Novel royal jelly-mediated green synthesis of selenium nanoparticles and their multifunctional biological activities
Samy Selim, Yousef Alhaj Hamoud, Salwa M. El-Sayed, Mohanned Talal Alharbi, Mohammed H. Alruhaili, Hattan S. Gattan, Mutasem S. Almehayawi, Soad K. Al Jaouni, Salem S. Salem, Samah H. Abu-Hussien
Abstract
Abstract This study investigates the green synthesis, characterization, and therapeutic potential of royal jelly-selenium nanoparticles (RJ-SeNPs) synthesized using royal jelly (RJ) in comparison to raw RJ. High-performance liquid chromatography analysis revealed major compounds such as quinic acid (0.2396 mg) and rutin (6.1013 mg), while gas chromatography–mass spectrometry identified bioactive molecules, including n -hexadecanoic acid, oleic acid, limonene, and 10-hydroxy-2-decenoic acid (10-HDA). RJ extract served as a reducing and stabilizing agent for nanoparticle (NP) synthesis. Characterization using Fourier transform infrared spectroscopy, ultraviolet–visible (UV–Vis) spectroscopy, transmission electron microscopy (TEM), dynamic light scattering (DLS), zeta potential analysis, X-ray diffraction (XRD), and scanning electron microscopy–energy dispersive X-ray confirmed NP formation. RJ-SeNPs exhibited a broad absorption band (250–500 nm) with a shoulder at 450 nm, and TEM revealed spherical particles of size 28–94.6 nm, whereas DLS indicated a hydrodynamic diameter of 223.8 nm, reflecting surface interactions.

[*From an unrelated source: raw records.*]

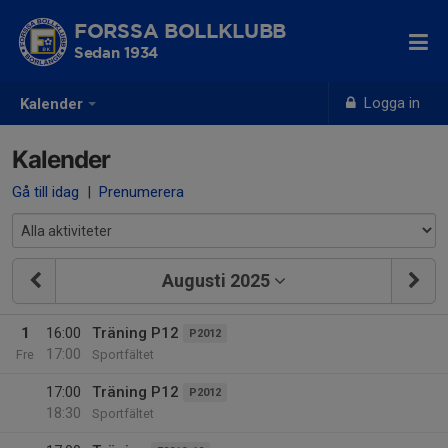
FORSSA BOLLKLUBB
Sedan 1934
Logga in
Kalender
Kalender
Gå till idag
|
Prenumerera
Augusti 2025
1
16:00
Träning P12
P2012
17:00
Fre
Sportfältet
17:00
Träning P12
P2012
18:30
Sportfältet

A strong colloidal stability was observed with a zeta potential of –57 mV. Molecular docking showed that 10-HDA had the highest binding affinity to the human free fatty acid receptor 1 (FFAR1) (Δ G = –6.8 kcal/mol) and moderate binding to bacterial proteins from Staphylococcus aureus and Pseudomonas aeruginosa . Biologically, RJ-SeNPs demonstrated superior antimicrobial efficacy, particularly against S. aureus and Aspergillus niger , with larger inhibition zones and lower minimum inhibitory/bactericidal concentrations compared to RJ. Furthermore, RJ-SeNPs exhibited potent cytotoxicity against MCF-7 breast cancer cells (IC 50 : 7.23 μg/mL), comparable to doxorubicin. Collectively, these results highlight RJ-SeNPs as a promising multifunctional therapeutic candidate with enhanced antimicrobial and anticancer properties, warranting further in vivo and clinical investigation.